Harto Tidak Mendaftar ASN Demi Mengabdi di Unismuh Makassar


Harto Imayaduddin yang diangkat menjadi karyawan tidak tetap pada tahun 1990, kini mendapat tugas sebagai Staf Khusus Rektor Unismuh Makassar Bidang Keamanan. Foto diabadikan pada Kamis, 20 Juni 2019, di Ruang CCTV Lantai 2 Rektorat Lama Kampus Unismuh, Jl Sultan Alauddin, Makassar. (Foto: Asnawin Aminuddin / PEDOMAN KARYA)





---

PEDOMAN KARYA
Jumat, 21 Juni 2019


Harto Imayaduddin, Staf Khusus Rektor Unismuh Bidang Keamanan (1):



Harto Tidak Mendaftar ASN Demi Mengabdi di Unismuh Makassar


Oleh: Asnawin Aminuddin
(Wartawan Pedoman Karya)

Pada akhir tahun 80-an, Universitas Muhammadiyah (Unismuh) Makassar masih berkampus di Jalan Ranggong, Makassar. Selain itu, Unismuh juga punya kampus II di Jl Mappaoddang. Meskipun memiliki kampus pada dua lokasi berbeda, Unismuh Makassar ketika itu bukanlah kampus besar.

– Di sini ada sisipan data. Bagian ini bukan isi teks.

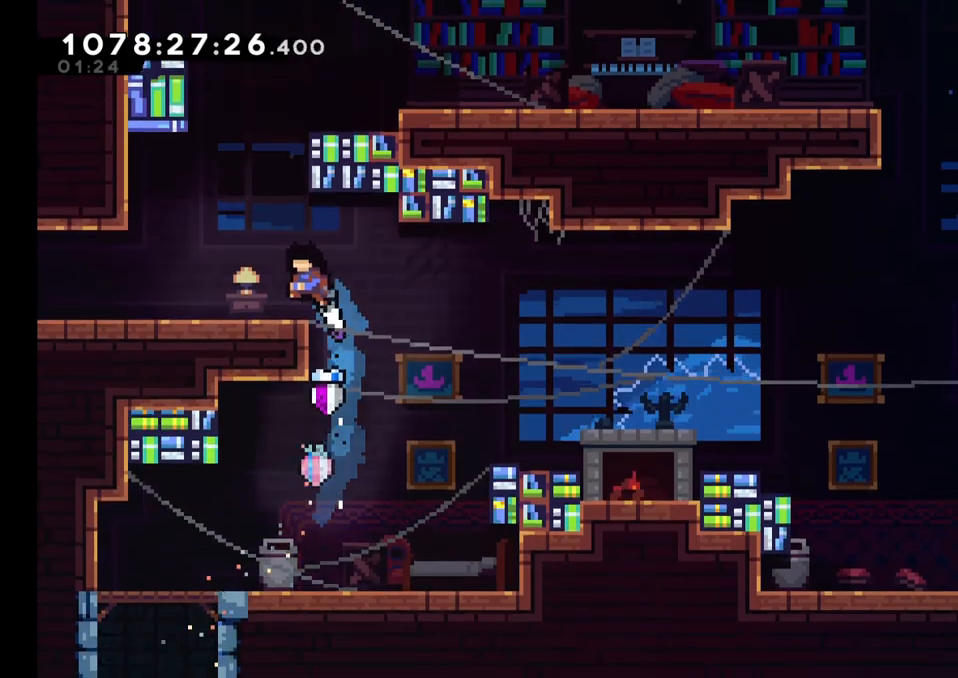
{"buttons": ["B"], "left_stick": "left", "right_stick": "center", "events": [[150, "left_stick", "center"], [283, "B", "down"], [400, "left_stick", "left"]]}
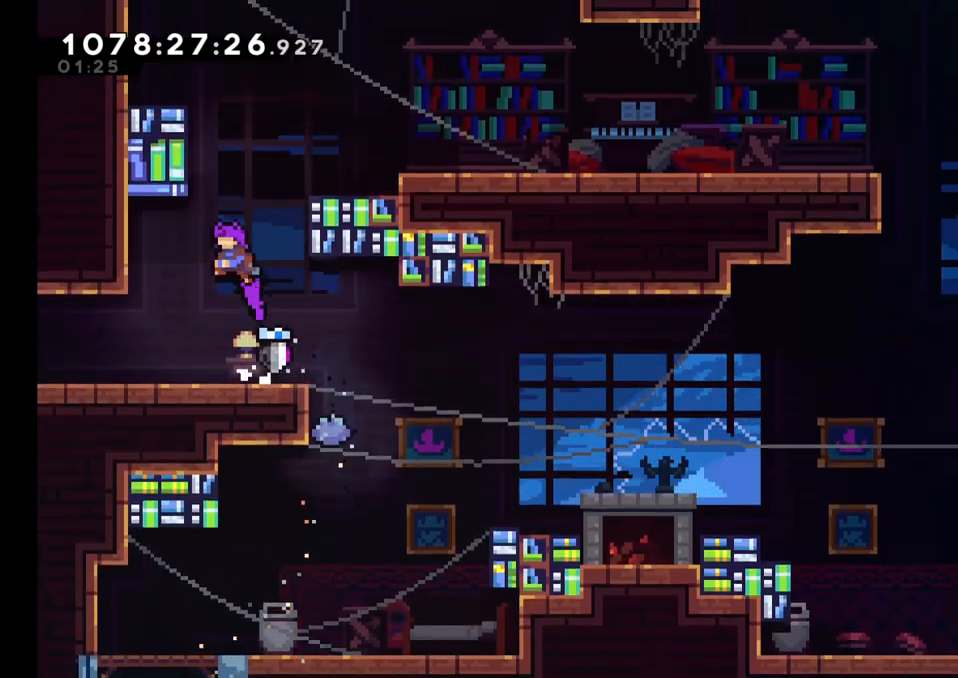
{"buttons": [], "left_stick": "left", "right_stick": "center", "events": [[17, "B", "up"], [17, "left_stick", "up"], [117, "Y", "down"], [283, "Y", "up"], [283, "left_stick", "center"], [333, "left_stick", "left"]]}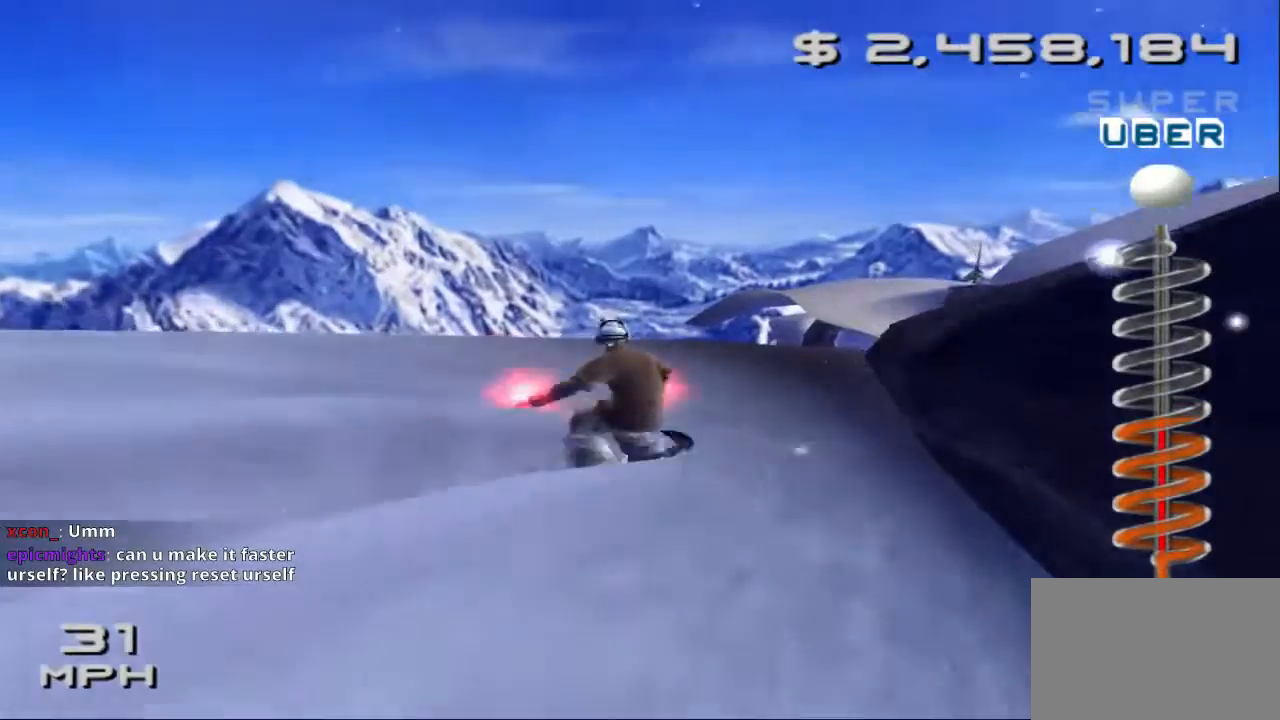
Gameplay with a controller (PlayStation layout); each line is a JSON object with the inputs held at the frame after it. "events" lists button and stick changes between this image and that frame as [ms after this image, input, new state], when the widget could be followed in between. Not read: L2 L3 R3 right_stick.
{"buttons": [], "left_stick": "center", "events": [[100, "left_stick", "center"], [300, "left_stick", "left"], [433, "left_stick", "center"]]}
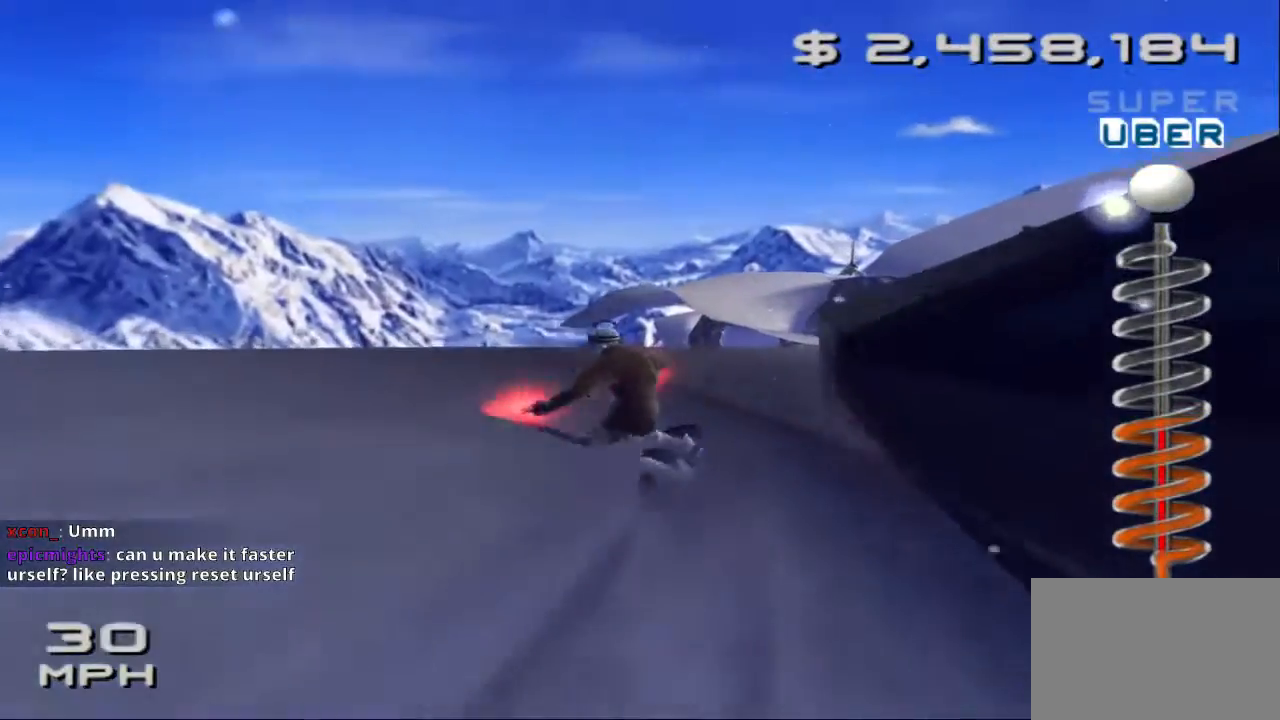
{"buttons": [], "left_stick": "center", "events": [[267, "left_stick", "right"], [433, "left_stick", "center"]]}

Jumlah mahasiswanya masih tergolong kurang dan sebagian besar adalah mahasiswa Fakultas Keguruan dan Ilmu Pendidikan. Dengan kondisi tersebut, maka gaji dosen dan karyawannya pun kecil.

Dalam kondisi seperti itulah, Harto Imayaduddin diangkat menjadi karyawan tidak tetap. Tentu juga gajinya kecil, tetapi Harto tetap senang karena sudah mendapat gaji saat masih berstatus mahasiswa Program Studi (dulu disebut jurusan) Kurikulum dan Teknologi Pendidikan (KTP) FKIP Unismuh Makassar.

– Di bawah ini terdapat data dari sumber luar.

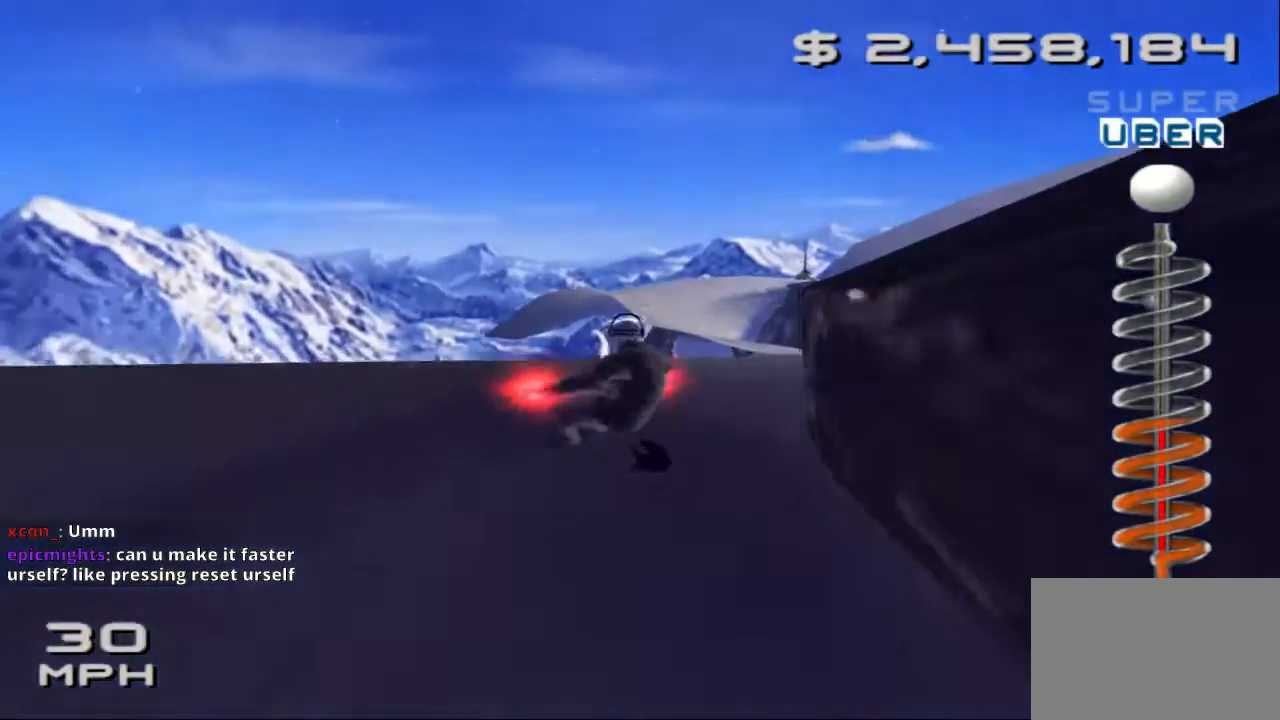
{"buttons": [], "left_stick": "up-right", "events": [[433, "left_stick", "up-right"]]}
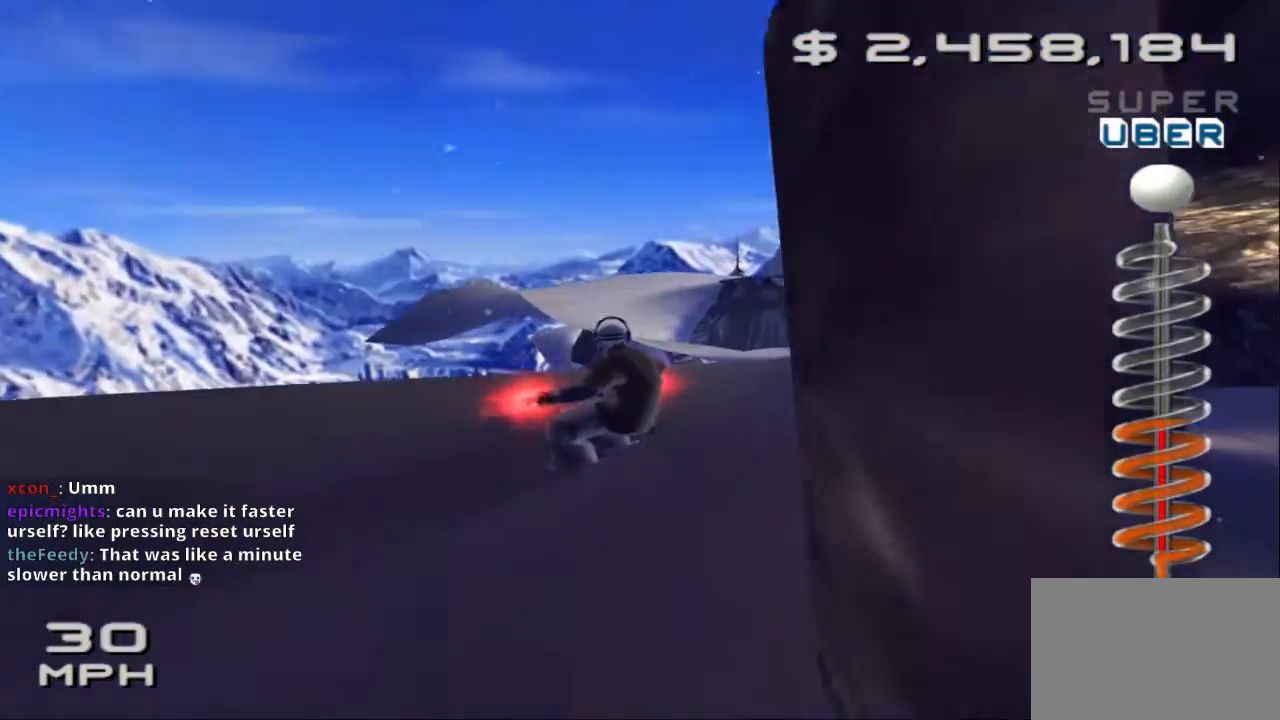
{"buttons": [], "left_stick": "center", "events": [[100, "left_stick", "center"], [167, "left_stick", "up-right"], [300, "left_stick", "center"]]}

“Saya masuk kuliah di Unismuh tahun 1988, dan tahun 1990 saya diangkat sebagai karyawan berdasarkan surat tugas dari rektor (KH Djamaluddin Amien) dan mendapat gaji honor dari FKIP,” ungkap Harto kepada Pedoman Karya, di Kampus Unismuh Makassar, Kamis, 20 Juni 2019.
Sebelum kuliah di Unismuh, pria kelahiran Dompu, Nusa Tenggara Barat (NTB), 19 Desember 1965 ini sempat kuliah pada Program Studi Pendidikan Sejarah, FKIP, Universitas Veteran Republik Indonesia (UVRI, sekarang berubah menjadi Universitas Pejuang Republik Indonesia disingkat UPRI) Makassar.

Anak dari Muhammad Yasin (alm) dan Sitti Sarah ini berhenti kuliah di UVRI karena faktor biaya. Ia kemudian memutuskan pindah kuliah ke Unismuh, karena kebetulan tempat tinggalnya berada di belakang Kampus I Unismuh Makassar, Jl Ranggong.

Setelah kuliahnya selesai pada tahun 1992, ia diperhadapkan pada dua pilihan. Mendaftar Aparatur Sipil Negara (ASN, dulu disebut Pegawai Negeri Sipil, disingkat PNS) agar kondisi ekonominya menjadi lebih baik dan lebih terjamin atau tetap bekerja sebagai karyawan Unismuh Makassar dengan gaji kecil.

“Kami, para alumni yang sudah dikaryawankan di Unismuh, sempat pamit kepada Pak Kiyai (sapaan akrab KH Djamaluddin Amien, Rektor Unismuh Makassar ketika itu) untuk mendaftar sebagai PNS, tetapi dalam pengajian rutin yang beliau adakan setiap selesai shalat zuhur, beliau selalu berpesan agar kader-kader Muhammadiyah menghidupkan amal usaha Muhammadiyah. Beliau sering bilang, siapa lagi yang mau sama-sama membesarkan Unismuh sebagai amal usaha Muhammadiyah kalau bukan kita sesama kader Muhammadiyah,” tutur Harto.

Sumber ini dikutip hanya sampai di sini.